═══ Text block

# update on steve waite ny



## autumn99 (Feb 7, 2016)

*New message from: mastersmallenginetech (2,553)*

*I didn't skip town and I'll do whatever it takes to make it right, I'll be calling you within the next few days, talk to you soon this is what i got when i told steve i was reporting him to ebay after he took my 300 dollars for bobcat parts an ran he took everything off ebay an is no longer a user be carefull guys i hope noone else got burned dont know why anyone could do this after all the good he did
*

Reply


----------



## mikeytheflop (Jan 26, 2016)

Where does Steve's message end? Is his message "I didn't skip town and I'll do whatever it takes to make it right, I'll be calling you within the next few days, talk to you soon"

and yours is the rest?

If so, its your opinion that Steve stole money from you via ebay?

Wow.
_____________




autumn99 said:


> *New message from: mastersmallenginetech (2,553)*
> 
> *I didn't skip town and I'll do whatever it takes to make it right, I'll be calling you within the next few days, talk to you soon this is what i got when i told steve i was reporting him to ebay after he took my 300 dollars for bobcat parts an ran he took everything off ebay an is no longer a user be carefull guys i hope noone else got burned dont know why anyone could do this after all the good he did
> *
> ...


----------



## brickcity (Jan 23, 2014)

:white^_^arial^_^0^_


----------



## autumn99 (Feb 7, 2016)

══════

- Task statement
Reproduce the portion of the forum thread about Steve Waite between "Where does Steve's" and "you via ebay?", inclusive.

═══ Record excerpts

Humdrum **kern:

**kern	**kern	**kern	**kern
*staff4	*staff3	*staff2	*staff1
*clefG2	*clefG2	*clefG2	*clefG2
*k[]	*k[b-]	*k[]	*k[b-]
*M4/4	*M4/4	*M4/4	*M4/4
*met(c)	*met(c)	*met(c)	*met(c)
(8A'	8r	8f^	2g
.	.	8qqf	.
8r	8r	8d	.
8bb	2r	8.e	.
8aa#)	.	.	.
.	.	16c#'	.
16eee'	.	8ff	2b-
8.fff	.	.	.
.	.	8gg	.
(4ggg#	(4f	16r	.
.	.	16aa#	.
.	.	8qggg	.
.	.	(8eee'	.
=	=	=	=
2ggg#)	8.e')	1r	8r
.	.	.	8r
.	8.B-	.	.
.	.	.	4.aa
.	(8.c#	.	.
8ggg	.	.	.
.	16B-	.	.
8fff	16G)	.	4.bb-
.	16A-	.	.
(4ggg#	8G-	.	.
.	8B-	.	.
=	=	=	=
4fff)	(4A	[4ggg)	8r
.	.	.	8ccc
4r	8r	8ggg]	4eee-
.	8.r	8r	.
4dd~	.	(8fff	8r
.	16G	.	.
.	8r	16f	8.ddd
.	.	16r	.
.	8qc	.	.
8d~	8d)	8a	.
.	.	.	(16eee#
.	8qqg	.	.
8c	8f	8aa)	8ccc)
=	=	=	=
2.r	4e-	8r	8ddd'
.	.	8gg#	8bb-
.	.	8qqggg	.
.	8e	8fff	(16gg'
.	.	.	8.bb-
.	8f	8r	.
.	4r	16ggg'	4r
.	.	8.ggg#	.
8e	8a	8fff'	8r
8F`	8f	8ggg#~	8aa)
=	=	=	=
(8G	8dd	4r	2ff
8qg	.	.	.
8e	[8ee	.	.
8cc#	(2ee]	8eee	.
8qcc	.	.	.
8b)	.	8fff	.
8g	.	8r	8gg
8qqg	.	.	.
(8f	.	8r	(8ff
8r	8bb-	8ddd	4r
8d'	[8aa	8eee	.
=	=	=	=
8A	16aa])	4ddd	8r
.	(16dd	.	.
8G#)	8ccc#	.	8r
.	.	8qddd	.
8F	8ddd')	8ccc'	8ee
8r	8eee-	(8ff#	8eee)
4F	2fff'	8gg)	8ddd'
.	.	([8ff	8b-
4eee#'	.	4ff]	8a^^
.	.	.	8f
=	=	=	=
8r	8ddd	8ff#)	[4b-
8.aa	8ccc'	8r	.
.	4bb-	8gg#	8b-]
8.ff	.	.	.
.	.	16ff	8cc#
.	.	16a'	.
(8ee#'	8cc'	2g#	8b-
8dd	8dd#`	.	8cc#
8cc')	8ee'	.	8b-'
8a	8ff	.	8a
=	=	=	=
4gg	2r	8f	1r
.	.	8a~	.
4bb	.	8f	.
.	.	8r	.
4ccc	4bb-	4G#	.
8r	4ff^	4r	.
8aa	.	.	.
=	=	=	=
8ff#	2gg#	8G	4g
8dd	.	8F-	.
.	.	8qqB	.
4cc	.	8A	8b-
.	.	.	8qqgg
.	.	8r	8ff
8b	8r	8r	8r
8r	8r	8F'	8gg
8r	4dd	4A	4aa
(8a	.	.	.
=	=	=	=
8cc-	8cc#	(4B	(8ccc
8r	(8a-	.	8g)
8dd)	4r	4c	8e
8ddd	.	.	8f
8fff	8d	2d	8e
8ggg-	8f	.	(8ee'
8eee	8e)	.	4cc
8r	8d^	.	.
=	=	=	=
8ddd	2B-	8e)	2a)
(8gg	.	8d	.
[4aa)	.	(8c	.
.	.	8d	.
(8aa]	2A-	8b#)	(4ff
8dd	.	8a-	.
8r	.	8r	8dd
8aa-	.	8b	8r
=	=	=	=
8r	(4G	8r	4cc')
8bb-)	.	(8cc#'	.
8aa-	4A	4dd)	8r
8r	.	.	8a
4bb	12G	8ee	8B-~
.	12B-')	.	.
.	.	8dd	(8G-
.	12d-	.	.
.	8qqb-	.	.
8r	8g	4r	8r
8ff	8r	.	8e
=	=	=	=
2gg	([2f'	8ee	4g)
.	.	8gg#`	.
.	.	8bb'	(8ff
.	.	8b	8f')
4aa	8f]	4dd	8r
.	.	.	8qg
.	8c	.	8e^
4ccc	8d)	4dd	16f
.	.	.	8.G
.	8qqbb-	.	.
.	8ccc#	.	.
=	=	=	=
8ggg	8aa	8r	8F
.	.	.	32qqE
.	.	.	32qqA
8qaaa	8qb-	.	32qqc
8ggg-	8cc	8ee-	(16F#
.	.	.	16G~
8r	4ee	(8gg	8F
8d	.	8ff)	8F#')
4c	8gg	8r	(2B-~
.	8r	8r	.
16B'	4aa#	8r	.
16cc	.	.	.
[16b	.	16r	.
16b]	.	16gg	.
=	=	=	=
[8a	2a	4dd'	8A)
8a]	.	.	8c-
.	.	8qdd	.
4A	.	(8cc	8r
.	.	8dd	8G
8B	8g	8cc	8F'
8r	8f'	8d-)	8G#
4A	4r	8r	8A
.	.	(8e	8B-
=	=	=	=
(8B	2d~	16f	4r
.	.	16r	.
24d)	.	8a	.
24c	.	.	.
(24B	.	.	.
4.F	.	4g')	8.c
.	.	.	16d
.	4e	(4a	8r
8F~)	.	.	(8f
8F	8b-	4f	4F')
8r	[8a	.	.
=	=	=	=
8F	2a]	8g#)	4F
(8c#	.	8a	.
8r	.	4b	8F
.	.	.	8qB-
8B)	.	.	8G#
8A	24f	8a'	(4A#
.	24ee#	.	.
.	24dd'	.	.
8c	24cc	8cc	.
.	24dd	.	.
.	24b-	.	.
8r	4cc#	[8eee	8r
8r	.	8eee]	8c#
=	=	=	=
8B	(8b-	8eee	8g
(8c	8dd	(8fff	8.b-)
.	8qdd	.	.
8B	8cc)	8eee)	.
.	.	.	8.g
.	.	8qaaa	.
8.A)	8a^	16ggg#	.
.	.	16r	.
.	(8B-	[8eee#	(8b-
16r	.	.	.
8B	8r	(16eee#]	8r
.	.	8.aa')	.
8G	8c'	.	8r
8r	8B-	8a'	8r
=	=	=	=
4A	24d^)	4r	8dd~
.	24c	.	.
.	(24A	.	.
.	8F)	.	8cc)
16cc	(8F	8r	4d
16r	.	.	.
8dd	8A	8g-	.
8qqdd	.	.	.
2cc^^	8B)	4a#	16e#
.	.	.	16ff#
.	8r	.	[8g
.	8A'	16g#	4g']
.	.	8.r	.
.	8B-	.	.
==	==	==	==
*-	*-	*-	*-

══════

- Task solution
Where does Steve's message end? Is his message "I didn't skip town and I'll do whatever it takes to make it right, I'll be calling you within the next few days, talk to you soon"

and yours is the rest?

If so, its your opinion that Steve stole money from you via ebay?